After two novels the often mentioned, but previously never seen, Aunt Sallie finally makes her first appearance. I am glad to say it was been well worth the wait. She is a terrific character. I wasn’t sure what to expect as the author has been dangling that particular carrot for two books now, suffice to say she very quickly makes her presence felt and I was not disappointed. As an aside I read a rumour that a television series may be in the offing. If Aunt Sallie was a recurring character, you could be assured I’d watch. I have a good idea who should play her as well but I’ll not name any names as I want to try and avoid spoilers.
We also finally get just a little light shed on Mr Church, the head of DMS, not too much though. He does still remain very much a man of mystery, which continues to make him one of the most enjoyable characters in the series. Sometimes when I’m reading a novel, I have the criticism that the characterisation is not in-depth enough for my liking. I am always keen to know as much about a character as I can, but Mr Church is the exception to this rule. The air of mystery that surrounds him feels right. He inhabits a shadowy, clandestine world so it is only right that he is an enigma himself.
Additionally, The King of Plagues sees the return of some characters from the first novel, Patient Zero. It’s a welcome inclusion and helps to flesh out the ever expanding Joe Ledger universe. There is a growing sense of continuity with each new novel as the series continues. Jonathan Maberry is swiftly becoming my favourite thriller writer.
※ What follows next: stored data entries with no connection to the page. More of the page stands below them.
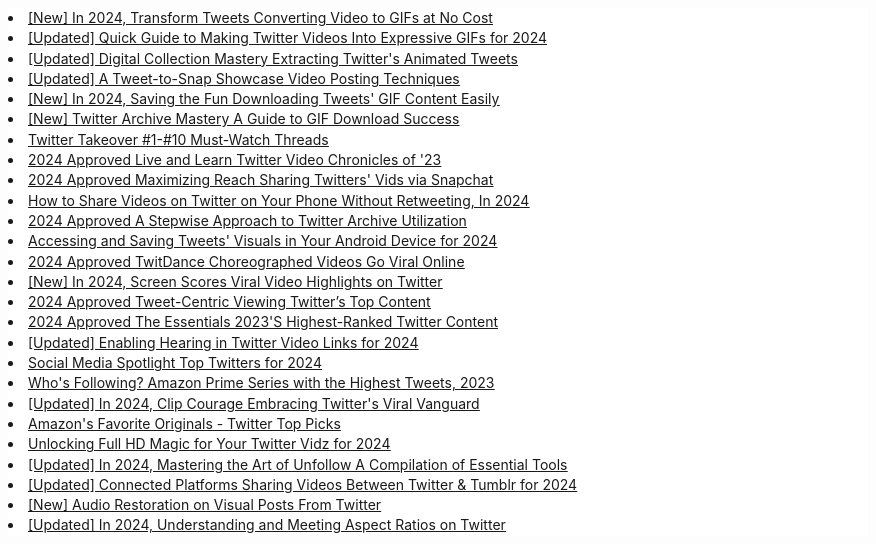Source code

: <li><a href="https://twitter-videos.techidaily.com/new-in-2024-transform-tweets-converting-video-to-gifs-at-no-cost/"><u>[New] In 2024, Transform Tweets  Converting Video to GIFs at No Cost</u></a></li>
<li><a href="https://twitter-videos.techidaily.com/updated-quick-guide-to-making-twitter-videos-into-expressive-gifs-for-2024/"><u>[Updated] Quick Guide to Making Twitter Videos Into Expressive GIFs for 2024</u></a></li>
<li><a href="https://twitter-videos.techidaily.com/updated-digital-collection-mastery-extracting-twitters-animated-tweets/"><u>[Updated] Digital Collection Mastery  Extracting Twitter's Animated Tweets</u></a></li>
<li><a href="https://twitter-videos.techidaily.com/updated-a-tweet-to-snap-showcase-video-posting-techniques/"><u>[Updated] A Tweet-to-Snap Showcase  Video Posting Techniques</u></a></li>
<li><a href="https://twitter-videos.techidaily.com/new-in-2024-saving-the-fun-downloading-tweets-gif-content-easily/"><u>[New] In 2024, Saving the Fun  Downloading Tweets' GIF Content Easily</u></a></li>
<li><a href="https://twitter-videos.techidaily.com/new-twitter-archive-mastery-a-guide-to-gif-download-success/"><u>[New] Twitter Archive Mastery  A Guide to GIF Download Success</u></a></li>
<li><a href="https://twitter-videos.techidaily.com/twitter-takeover-1-10-must-watch-threads/"><u>Twitter Takeover  #1-#10 Must-Watch Threads</u></a></li>
<li><a href="https://twitter-videos.techidaily.com/2024-approved-live-and-learn-twitter-video-chronicles-of-23/"><u>2024 Approved  Live and Learn  Twitter Video Chronicles of '23</u></a></li>
<li><a href="https://twitter-videos.techidaily.com/2024-approved-maximizing-reach-sharing-twitters-vids-via-snapchat/"><u>2024 Approved  Maximizing Reach  Sharing Twitters' Vids via Snapchat</u></a></li>
<li><a href="https://twitter-videos.techidaily.com/how-to-share-videos-on-twitter-on-your-phone-without-retweeting-in-2024/"><u>How to Share Videos on Twitter on Your Phone Without Retweeting, In 2024</u></a></li>
<li><a href="https://twitter-videos.techidaily.com/2024-approved-a-stepwise-approach-to-twitter-archive-utilization/"><u>2024 Approved  A Stepwise Approach to Twitter Archive Utilization</u></a></li>
<li><a href="https://twitter-videos.techidaily.com/accessing-and-saving-tweets-visuals-in-your-android-device-for-2024/"><u>Accessing and Saving Tweets' Visuals in Your Android Device for 2024</u></a></li>
<li><a href="https://twitter-videos.techidaily.com/2024-approved-twitdance-choreographed-videos-go-viral-online/"><u>2024 Approved  TwitDance  Choreographed Videos Go Viral Online</u></a></li>
<li><a href="https://twitter-videos.techidaily.com/new-in-2024-screen-scores-viral-video-highlights-on-twitter/"><u>[New] In 2024, Screen Scores  Viral Video Highlights on Twitter</u></a></li>
<li><a href="https://twitter-videos.techidaily.com/2024-approved-tweet-centric-viewing-twitters-top-content/"><u>2024 Approved  Tweet-Centric Viewing  Twitter’s Top Content</u></a></li>
<li><a href="https://twitter-videos.techidaily.com/2024-approved-the-essentials-2023s-highest-ranked-twitter-content/"><u>2024 Approved  The Essentials  2023'S Highest-Ranked Twitter Content</u></a></li>
<li><a href="https://twitter-videos.techidaily.com/updated-enabling-hearing-in-twitter-video-links-for-2024/"><u>[Updated] Enabling Hearing in Twitter Video Links for 2024</u></a></li>
<li><a href="https://twitter-videos.techidaily.com/social-media-spotlight-top-twitters-for-2024/"><u>Social Media Spotlight  Top Twitters for 2024</u></a></li>
<li><a href="https://twitter-videos.techidaily.com/whos-following-amazon-prime-series-with-the-highest-tweets-2023/"><u>Who's Following? Amazon Prime Series with the Highest Tweets, 2023</u></a></li>
<li><a href="https://twitter-videos.techidaily.com/updated-in-2024-clip-courage-embracing-twitters-viral-vanguard/"><u>[Updated] In 2024, Clip Courage  Embracing Twitter's Viral Vanguard</u></a></li>
<li><a href="https://twitter-videos.techidaily.com/amazons-favorite-originals-twitter-top-picks/"><u>Amazon's Favorite Originals - Twitter Top Picks</u></a></li>
<li><a href="https://twitter-videos.techidaily.com/unlocking-full-hd-magic-for-your-twitter-vidz-for-2024/"><u>Unlocking Full HD Magic for Your Twitter Vidz for 2024</u></a></li>
<li><a href="https://twitter-videos.techidaily.com/updated-in-2024-mastering-the-art-of-unfollow-a-compilation-of-essential-tools/"><u>[Updated] In 2024, Mastering the Art of Unfollow  A Compilation of Essential Tools</u></a></li>
<li><a href="https://twitter-videos.techidaily.com/updated-connected-platforms-sharing-videos-between-twitter-and-tumblr-for-2024/"><u>[Updated] Connected Platforms  Sharing Videos Between Twitter & Tumblr for 2024</u></a></li>
<li><a href="https://twitter-videos.techidaily.com/new-audio-restoration-on-visual-posts-from-twitter/"><u>[New] Audio Restoration on Visual Posts From Twitter</u></a></li>
<li><a href="https://twitter-videos.techidaily.com/updated-in-2024-understanding-and-meeting-aspect-ratios-on-twitter/"><u>[Updated] In 2024, Understanding and Meeting Aspect Ratios on Twitter</u></a></li>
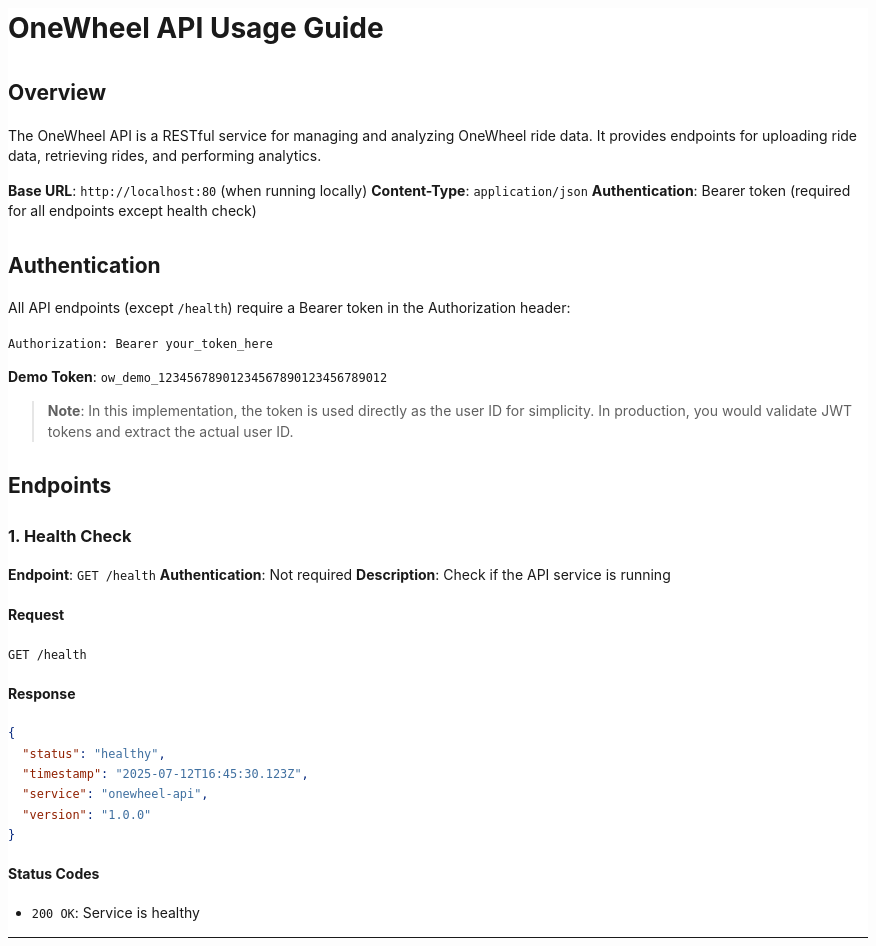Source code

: # OneWheel API Usage Guide

## Overview

The OneWheel API is a RESTful service for managing and analyzing OneWheel ride data. It provides endpoints for uploading ride data, retrieving rides, and performing analytics.

**Base URL**: `http://localhost:80` (when running locally)
**Content-Type**: `application/json`
**Authentication**: Bearer token (required for all endpoints except health check)

## Authentication

All API endpoints (except `/health`) require a Bearer token in the Authorization header:

```http
Authorization: Bearer your_token_here
```

**Demo Token**: `ow_demo_12345678901234567890123456789012`

> **Note**: In this implementation, the token is used directly as the user ID for simplicity. In production, you would validate JWT tokens and extract the actual user ID.

## Endpoints

### 1. Health Check

**Endpoint**: `GET /health`
**Authentication**: Not required
**Description**: Check if the API service is running

#### Request
```http
GET /health
```

#### Response
```json
{
  "status": "healthy",
  "timestamp": "2025-07-12T16:45:30.123Z",
  "service": "onewheel-api",
  "version": "1.0.0"
}
```

#### Status Codes
- `200 OK`: Service is healthy

---
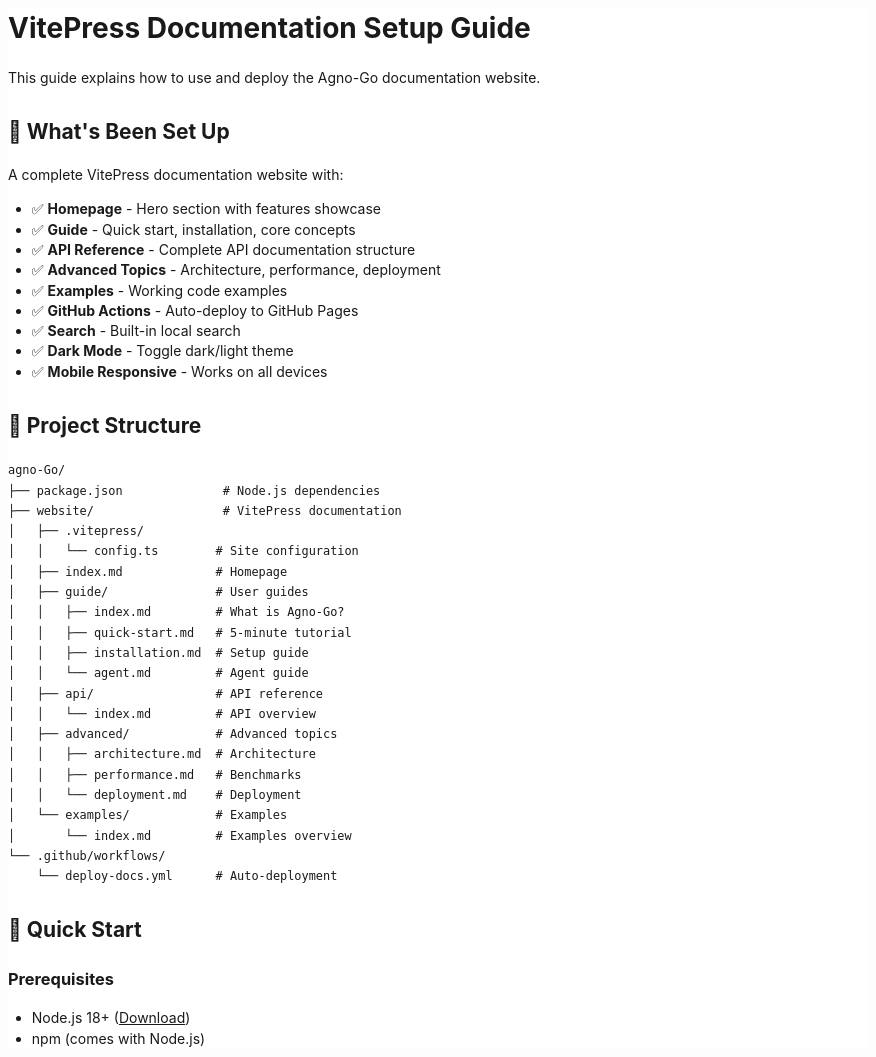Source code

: # VitePress Documentation Setup Guide

This guide explains how to use and deploy the Agno-Go documentation website.

## 🎉 What's Been Set Up

A complete VitePress documentation website with:

- ✅ **Homepage** - Hero section with features showcase
- ✅ **Guide** - Quick start, installation, core concepts
- ✅ **API Reference** - Complete API documentation structure
- ✅ **Advanced Topics** - Architecture, performance, deployment
- ✅ **Examples** - Working code examples
- ✅ **GitHub Actions** - Auto-deploy to GitHub Pages
- ✅ **Search** - Built-in local search
- ✅ **Dark Mode** - Toggle dark/light theme
- ✅ **Mobile Responsive** - Works on all devices

## 📁 Project Structure

```
agno-Go/
├── package.json              # Node.js dependencies
├── website/                  # VitePress documentation
│   ├── .vitepress/
│   │   └── config.ts        # Site configuration
│   ├── index.md             # Homepage
│   ├── guide/               # User guides
│   │   ├── index.md         # What is Agno-Go?
│   │   ├── quick-start.md   # 5-minute tutorial
│   │   ├── installation.md  # Setup guide
│   │   └── agent.md         # Agent guide
│   ├── api/                 # API reference
│   │   └── index.md         # API overview
│   ├── advanced/            # Advanced topics
│   │   ├── architecture.md  # Architecture
│   │   ├── performance.md   # Benchmarks
│   │   └── deployment.md    # Deployment
│   └── examples/            # Examples
│       └── index.md         # Examples overview
└── .github/workflows/
    └── deploy-docs.yml      # Auto-deployment
```

## 🚀 Quick Start

### Prerequisites

- Node.js 18+ ([Download](https://nodejs.org/))
- npm (comes with Node.js)
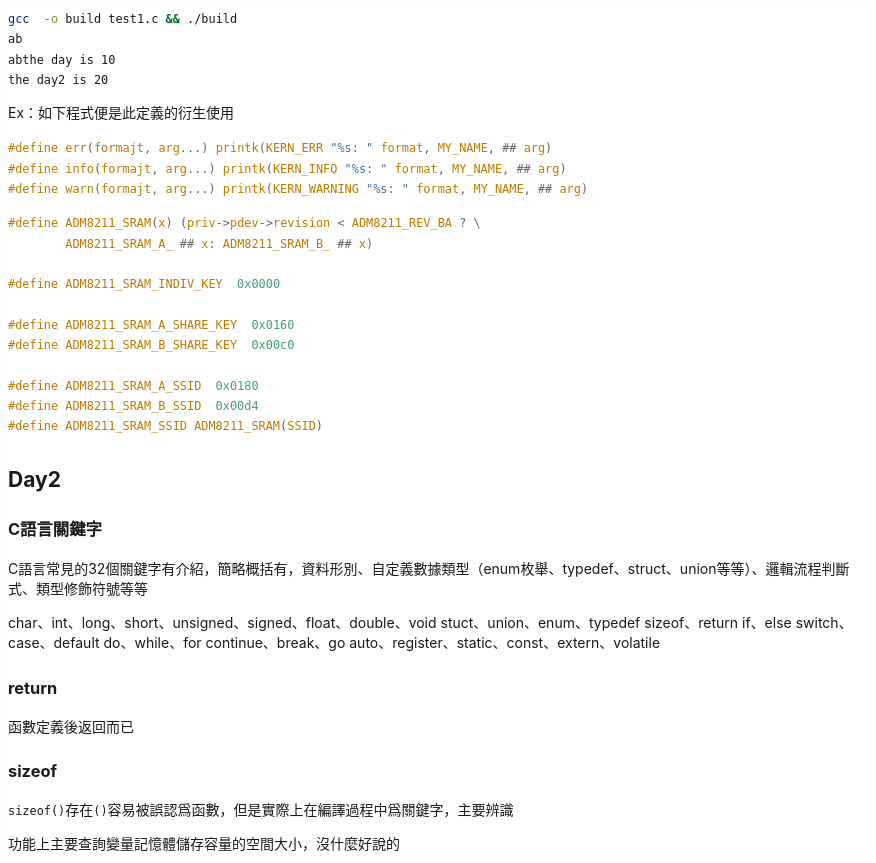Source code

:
 ```sh
gcc  -o build test1.c && ./build
ab
abthe day is 10
the day2 is 20
```


Ex：如下程式便是此定義的衍生使用

```c
#define err(formajt, arg...) printk(KERN_ERR "%s: " format, MY_NAME, ## arg)
#define info(formajt, arg...) printk(KERN_INFO "%s: " format, MY_NAME, ## arg)
#define warn(formajt, arg...) printk(KERN_WARNING "%s: " format, MY_NAME, ## arg)
```

```c
#define ADM8211_SRAM(x) (priv->pdev->revision < ADM8211_REV_BA ? \
		ADM8211_SRAM_A_ ## x: ADM8211_SRAM_B_ ## x)

#define ADM8211_SRAM_INDIV_KEY  0x0000

#define ADM8211_SRAM_A_SHARE_KEY  0x0160
#define ADM8211_SRAM_B_SHARE_KEY  0x00c0

#define ADM8211_SRAM_A_SSID  0x0180
#define ADM8211_SRAM_B_SSID  0x00d4
#define ADM8211_SRAM_SSID ADM8211_SRAM(SSID)
```

## Day2



### C語言關鍵字

C語言常見的32個關鍵字有介紹，簡略概括有，資料形別、自定義數據類型（enum枚舉、typedef、struct、union等等）、邏輯流程判斷式、類型修飾符號等等

char、int、long、short、unsigned、signed、float、double、void
stuct、union、enum、typedef
sizeof、return
if、else
switch、case、default
do、while、for
continue、break、go
auto、register、static、const、extern、volatile

### return

函數定義後返回而已

### sizeof

`sizeof()`存在`()`容易被誤認爲函數，但是實際上在編譯過程中爲關鍵字，主要辨識

功能上主要查詢變量記憶體儲存容量的空間大小，沒什麼好說的
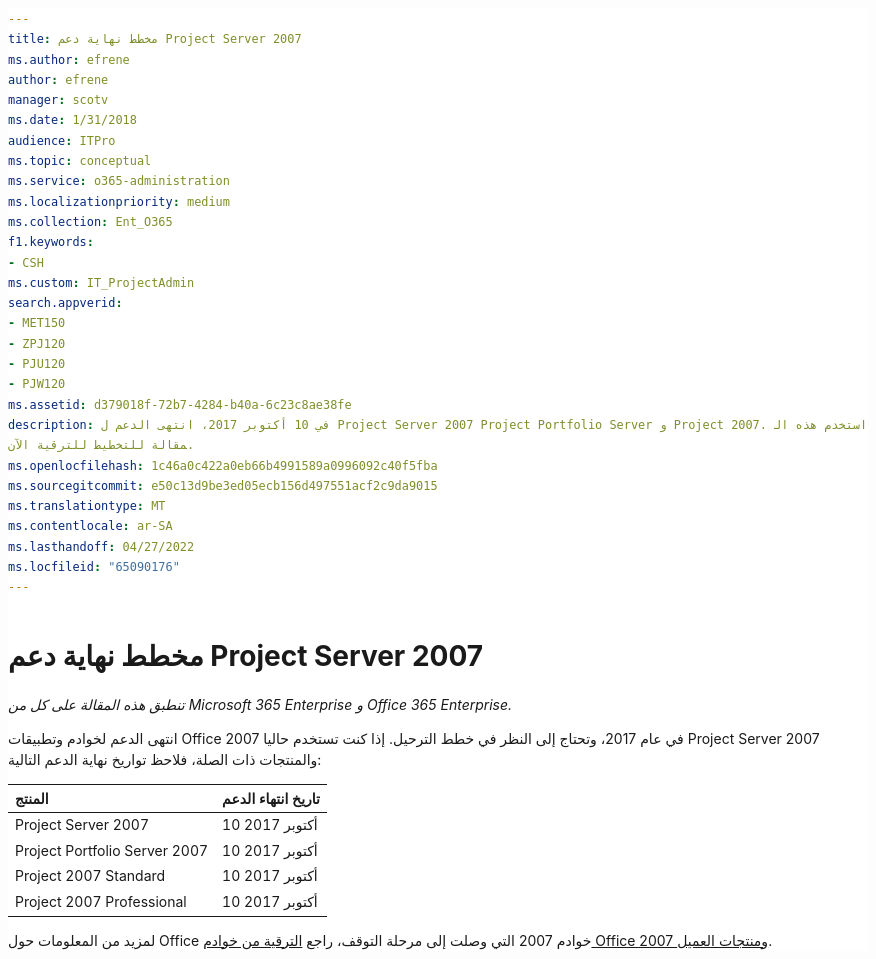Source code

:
 ```yaml
---
title: مخطط نهاية دعم Project Server 2007
ms.author: efrene
author: efrene
manager: scotv
ms.date: 1/31/2018
audience: ITPro
ms.topic: conceptual
ms.service: o365-administration
ms.localizationpriority: medium
ms.collection: Ent_O365
f1.keywords:
- CSH
ms.custom: IT_ProjectAdmin
search.appverid:
- MET150
- ZPJ120
- PJU120
- PJW120
ms.assetid: d379018f-72b7-4284-b40a-6c23c8ae38fe
description: في 10 أكتوبر 2017، انتهى الدعم ل Project Server 2007 Project Portfolio Server و Project 2007. استخدم هذه المقالة للتخطيط للترقية الآن.
ms.openlocfilehash: 1c46a0c422a0eb66b4991589a0996092c40f5fba
ms.sourcegitcommit: e50c13d9be3ed05ecb156d497551acf2c9da9015
ms.translationtype: MT
ms.contentlocale: ar-SA
ms.lasthandoff: 04/27/2022
ms.locfileid: "65090176"
---
```

# <a name="project-server-2007-end-of-support-roadmap"></a>مخطط نهاية دعم Project Server 2007

*تنطبق هذه المقالة على كل من Microsoft 365 Enterprise و Office 365 Enterprise.*

انتهى الدعم لخوادم وتطبيقات Office 2007 في عام 2017، وتحتاج إلى النظر في خطط الترحيل. إذا كنت تستخدم حاليا Project Server 2007 والمنتجات ذات الصلة، فلاحظ تواريخ نهاية الدعم التالية:
  
|**المنتج**|**تاريخ انتهاء الدعم**|
|:-----|:-----|
|Project Server 2007  <br/> |10 أكتوبر 2017  <br/> |
|Project Portfolio Server 2007  <br/> |10 أكتوبر 2017  <br/> |
|Project 2007 Standard  <br/> |10 أكتوبر 2017  <br/> |
|Project 2007 Professional  <br/> |10 أكتوبر 2017  <br/> |
   
لمزيد من المعلومات حول Office خوادم 2007 التي وصلت إلى مرحلة التوقف، راجع [الترقية من خوادم Office 2007 ومنتجات العميل](upgrade-from-office-2007-servers-and-products.md).
  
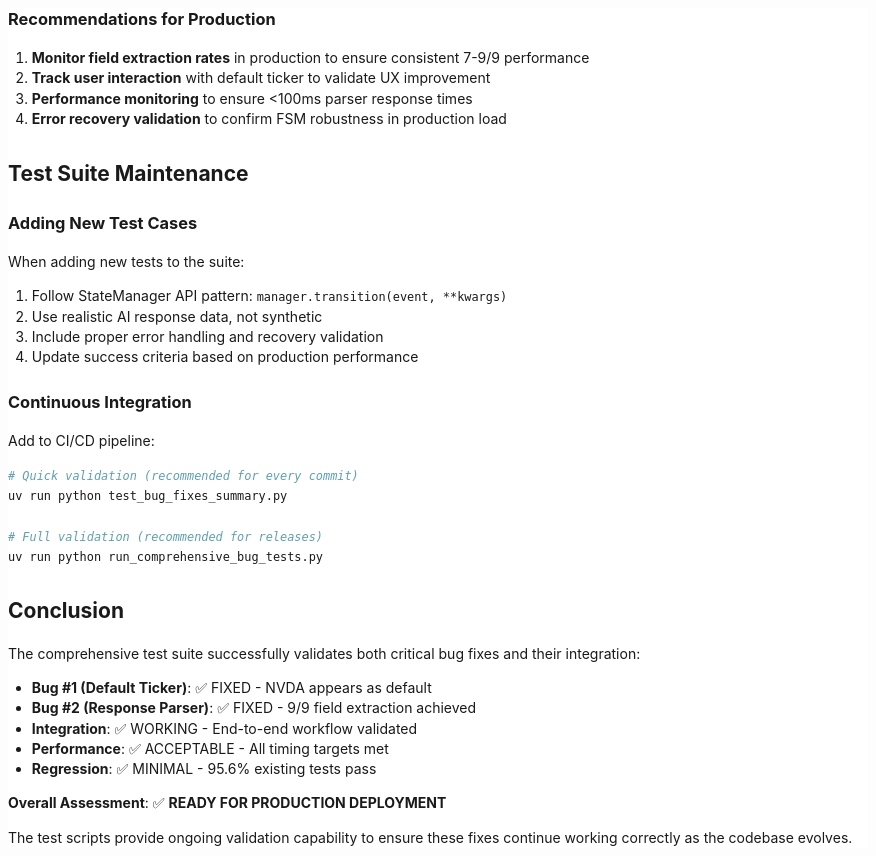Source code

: ### Recommendations for Production
1. **Monitor field extraction rates** in production to ensure consistent 7-9/9 performance
2. **Track user interaction** with default ticker to validate UX improvement
3. **Performance monitoring** to ensure <100ms parser response times
4. **Error recovery validation** to confirm FSM robustness in production load

## Test Suite Maintenance

### Adding New Test Cases
When adding new tests to the suite:
1. Follow StateManager API pattern: `manager.transition(event, **kwargs)`
2. Use realistic AI response data, not synthetic
3. Include proper error handling and recovery validation
4. Update success criteria based on production performance

### Continuous Integration
Add to CI/CD pipeline:
```bash
# Quick validation (recommended for every commit)
uv run python test_bug_fixes_summary.py

# Full validation (recommended for releases)  
uv run python run_comprehensive_bug_tests.py
```

## Conclusion

The comprehensive test suite successfully validates both critical bug fixes and their integration:

- **Bug #1 (Default Ticker)**: ✅ FIXED - NVDA appears as default
- **Bug #2 (Response Parser)**: ✅ FIXED - 9/9 field extraction achieved  
- **Integration**: ✅ WORKING - End-to-end workflow validated
- **Performance**: ✅ ACCEPTABLE - All timing targets met
- **Regression**: ✅ MINIMAL - 95.6% existing tests pass

**Overall Assessment**: ✅ **READY FOR PRODUCTION DEPLOYMENT**

The test scripts provide ongoing validation capability to ensure these fixes continue working correctly as the codebase evolves.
There is a truly insightful sentiment expressed, regarding the nature of terrorism, in the closing paragraphs of the novel. Based on recent events it could not be more topical if it tried. It details why men and women put themselves in harm’s way to stop others from performing acts of violence. The King of Plagues is like a template for how all thrillers should be. Not only does it have real pace and contains more action than I thought possible, it is also has brains. It’s not often that I get to say that I wasn’t just entertained, I was educated.